Le mouvement n’est pas inédit. L’isolation des murs et les chaudières biomasse sont déjà sorties du parcours par geste depuis le 1er janvier 2026, et ne restent finançables que dans le parcours rénovation d’ampleur. Ceux qui ont chiffré un projet de chaudière à granulés cette année ont déjà eu à composer avec ce basculement.
Un avis défavorable qui ne bloque rien
Le Conseil national de l’habitat a rendu un avis défavorable le 2 juillet 2026. Cet avis pèse politiquement, il ne verrouille rien juridiquement : il est consultatif, et le gouvernement peut publier son décret malgré lui. C’est d’ailleurs ce qu’il indique viser, avec une entrée en vigueur maintenue au 1er septembre.
Résultat, deux lectures coexistent depuis six semaines. Celle des installateurs, qui préparent leurs plannings comme si la mesure était actée. Et celle des textes, qui dit simplement qu’au 17 août 2026, ni le décret ni l’arrêté ne figurent au Journal officiel.
Ce qui reste applicable aujourd’hui
Tant qu’aucun texte n’est publié, le barème en vigueur au 17 août 2026 continue de s’appliquer, en parcours par geste et pour les ménages très modestes, modestes et intermédiaires.
| Équipement | Montant MaPrimeRénov’ (très modeste / modeste / intermédiaire) |
|---|---|
| PAC air-eau | 5 000 / 4 000 / 3 000 € (plafond de dépense 12 000 €) |
| PAC géothermique | 11 000 / 9 000 / 6 000 € |
| Chauffe-eau thermodynamique | 1 200 / 800 / 400 € (logement de plus de 15 ans) |
| Poêle à granulés | 1 250 € pour les ménages très modestes (plafond de dépense 5 000 €) |
Deux garde-fous ne bougent pas : le cumul MaPrimeRénov’ et CEE reste plafonné à 90, 75 ou 60 % du coût des travaux selon la tranche de revenus, et l’installateur doit être qualifié RGE. L’éco-PTZ, jusqu’à 50 000 € sur 20 ans et sans condition de revenus, n’est pas concerné par le projet de décret.
Ce qui reste flou
Beaucoup de choses, et il vaut mieux le dire franchement plutôt que de trancher à la place du texte :
- La date d’effet réelle. Le 1er septembre 2026 est une cible, pas une date publiée. Un report de quelques semaines reste possible.
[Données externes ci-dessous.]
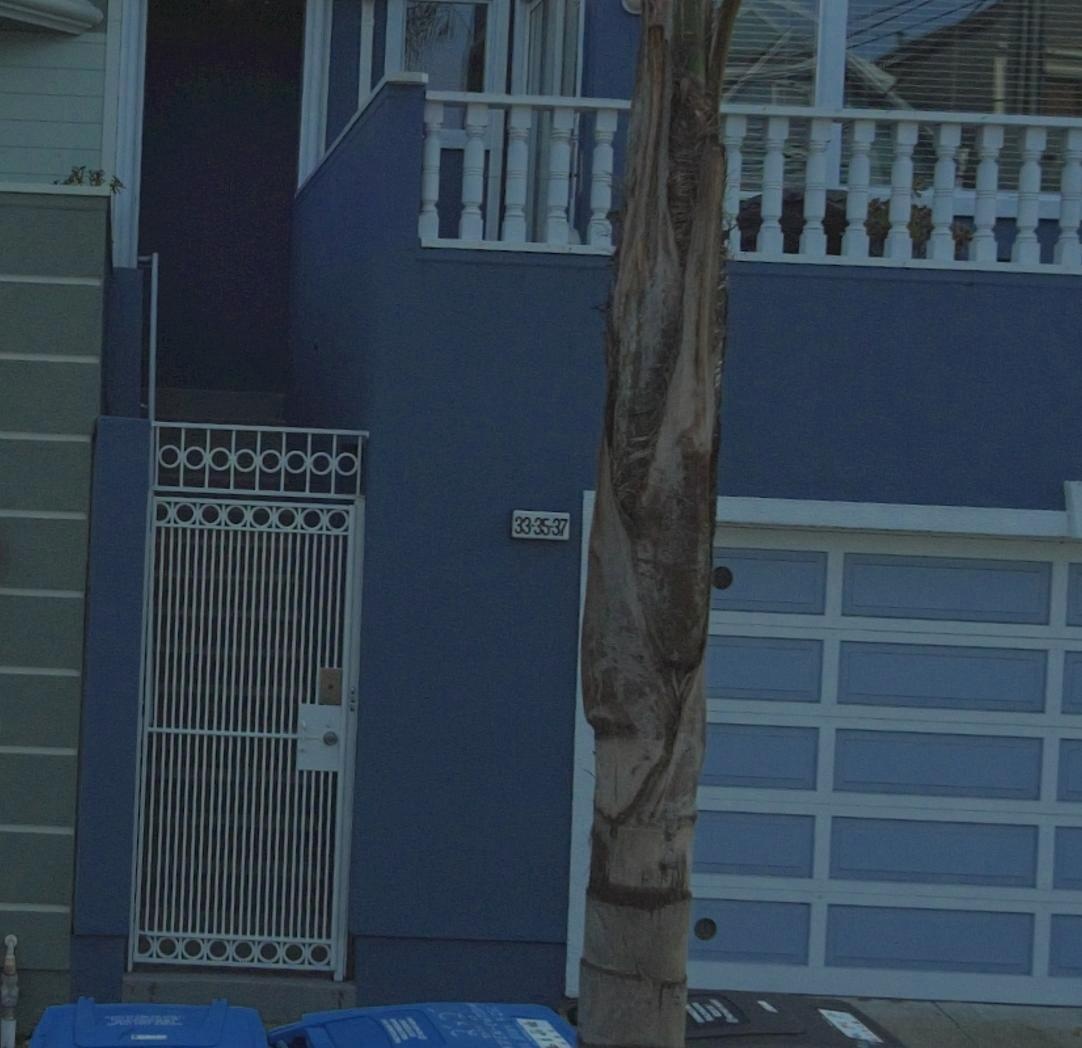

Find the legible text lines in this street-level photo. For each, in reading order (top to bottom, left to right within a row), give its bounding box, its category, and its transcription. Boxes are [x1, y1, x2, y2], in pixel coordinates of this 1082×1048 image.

[514, 515, 532, 535] StreetNumber: 33
[534, 516, 550, 537] StreetNumber: 35
[551, 517, 569, 538] StreetNumber: 37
- Le sort des devis déjà signés. Aucune règle de transition n’est officielle à ce jour.
- La date qui compte pour un dossier en cours : signature du devis, dépôt de la demande, ou facture ? C’est typiquement le genre de point que seul le décret fixera.
- La liste définitive des gestes exclus, qui peut encore évoluer entre le projet soumis au CNH et la version publiée.
Sur ces quatre points, aucune source sérieuse ne peut répondre aujourd’hui. C’est la publication au Journal officiel, et elle seule, qui fixera la liste, le calendrier et les modalités de transition. Un commercial qui vous affirme le contraire au téléphone en août vous vend une certitude qu’il n’a pas.
La seule échéance ferme de ce mois-ci reste donc le 17 août, réouverture des plateformes sous la nouvelle adresse unique France Rénov’. D’ici là, le temps est mieux employé à faire chiffrer le projet qu’à courir après une date : faites établir plusieurs devis d’artisans RGE, comparez-les ligne à ligne, et gardez le dossier prêt à déposer dès la réouverture.